By the time the Alpine Club, the first mountaineering club, was set up in London in 1857, a revolt had broken out in India. It ended with the British firmly in control. By then, years of meticulous calculations had also helped surveyors arrive at the height of Peak XV, which was soon christened Everest after surveyor George Everest. It had been established as the highest in the world. For the British, the next logical step was to find it and climb it.
The skills and gear were in place. But the sheer size of the mountains and complex terrain of the Himalaya was very different from ranges that had been explored till then. There were, moreover, a number of unknowns, given that both Tibet and Nepal were out of bounds for the climbers. The first step then was to find a way in, a task that needed just the right balance between diplomacy and arm-twisting.
The British were already at the heart of “the Great Game”—a territorial battle to take control of land and define borders between British India and the Russian empire. The struggle that had started out around Central Asia moved towards the east, with Tibet at the heart of the action. In 1903, British officer and explorer Francis Younghusband led the Tibet Frontier Commission to establish a dialogue on border and trade matters. The effort was doomed; the British essentially forced themselves into Tibet, leading to a massacre of defenceless Tibetans. The commission, however, paved the way for future exploration around Everest.
“The conquest of Tibet, one of the last acts of the Great Game, is what led to the British having the greatest influence of any foreign power in the region, hence first claim, as it were, on any mountaineering in the Everest region,” Storti says. Though World War I forced a pause in exploration activity, its end set the stage for the first attempt on the world’s highest mountain. “With respect to Everest itself, the initial motivation in the 1920s was to redeem England’s national honour after the country’s disastrous performance and horrendous loss of life during World War I,” Storti adds.
His book makes it clear why the British called Everest “their mountain”—they essentially discovered it, figured it was the highest in the world and then made multiple attempts to climb it, a fascination that culminated in its first ascent in 1953. Storti provides an intimate portrait of the characters who contributed to this engrossing chapter in the mountain’s history. While a number of books have been written on the different subjects the book touches upon, Storti puts it all together. It is a prequel of sorts to recent books written on this era of Everest climbing, such as Scott Ellsworth’s The World Beneath Their Feet and Mark Synnott’s The Third Pole.

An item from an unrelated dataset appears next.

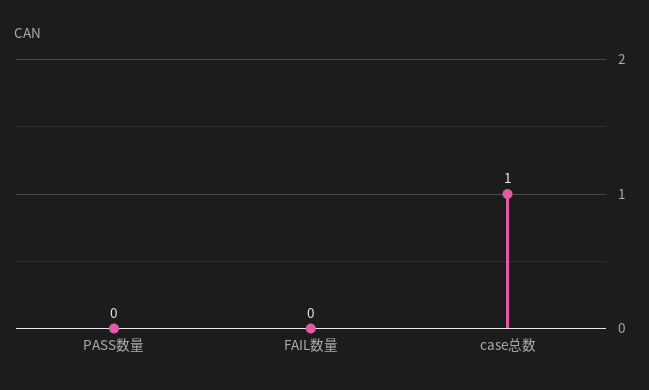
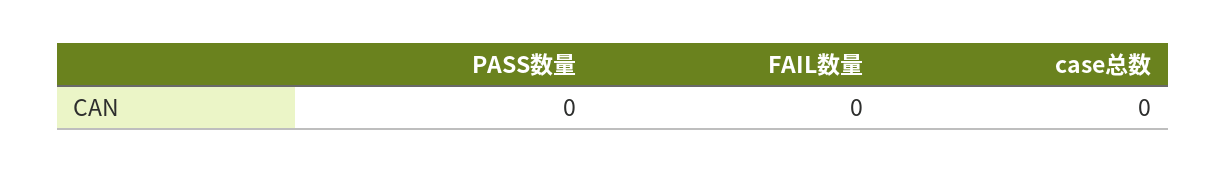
case总数: 1 -> 0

Storti patiently delves into the contributions of a generation of surveyors, starting with Lambton, highlights the derring-do of soldiers of the Raj, such as Younghusband and Cecil Rawling, and the exploits of legendary mountaineers such as Whymper, Alexander Kellas and George Mallory. Along the way, he also makes a few discoveries of his own.

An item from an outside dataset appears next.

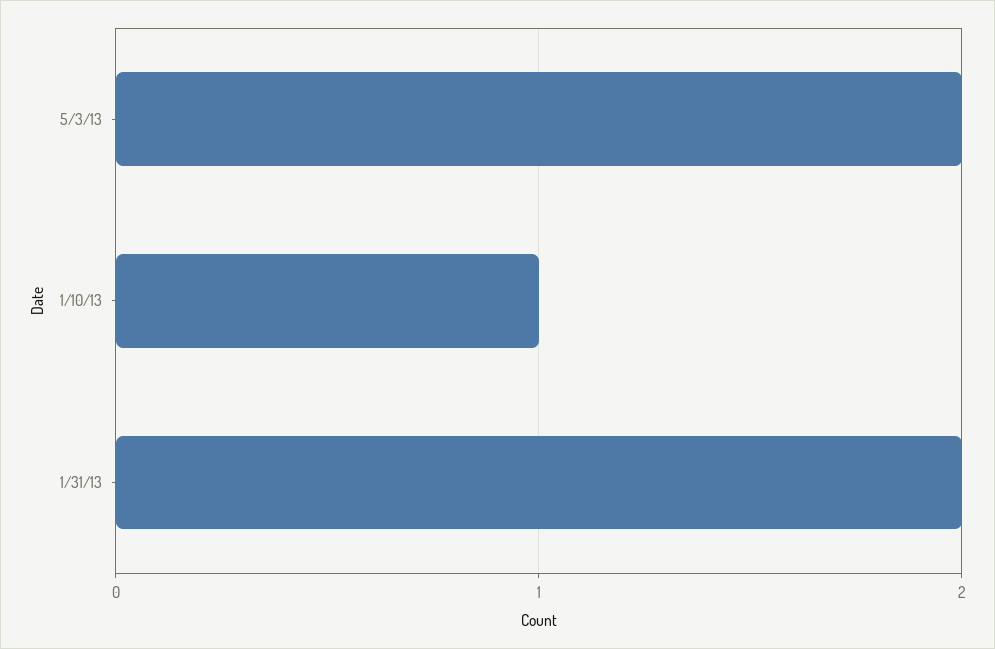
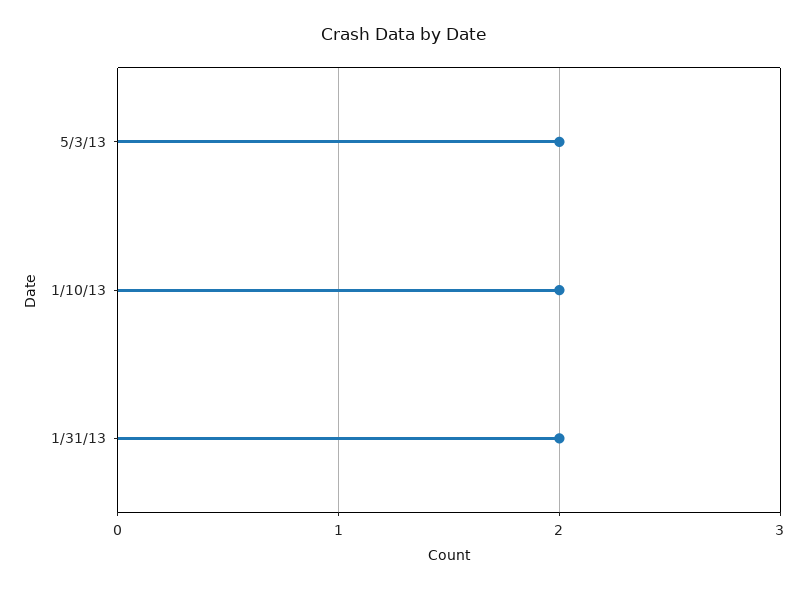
1/10/13: 1 -> 2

“My personal favourite is Alexander Kellas, the gentle Scottish professor who quietly went about becoming the greatest climber of his generation. He was so much the opposite of the many colourful, larger-than-life personalities that he attracts attention and admiration in contrast. It doesn’t hurt that the story of Kellas culminates in a shocking climax late in the book,” Storti says.
“The fact that I was not aware of—and that almost no one else knew or has ever included in their accounts of the Everest story—is that for 19 years, 1911-30, Kellas held the record for the highest summit ever reached when he climbed Pauhunri. For years that record has been assigned to others but the mistake was corrected in 2011 by Kellas’ biographers, Ian Mitchell and George Rodway, as described in my book,” he says.
Storti’s page-turner is crisp and intriguing, an easy read for anyone who is drawn to Everest.
Shail Desai is a Mumbai-based writer.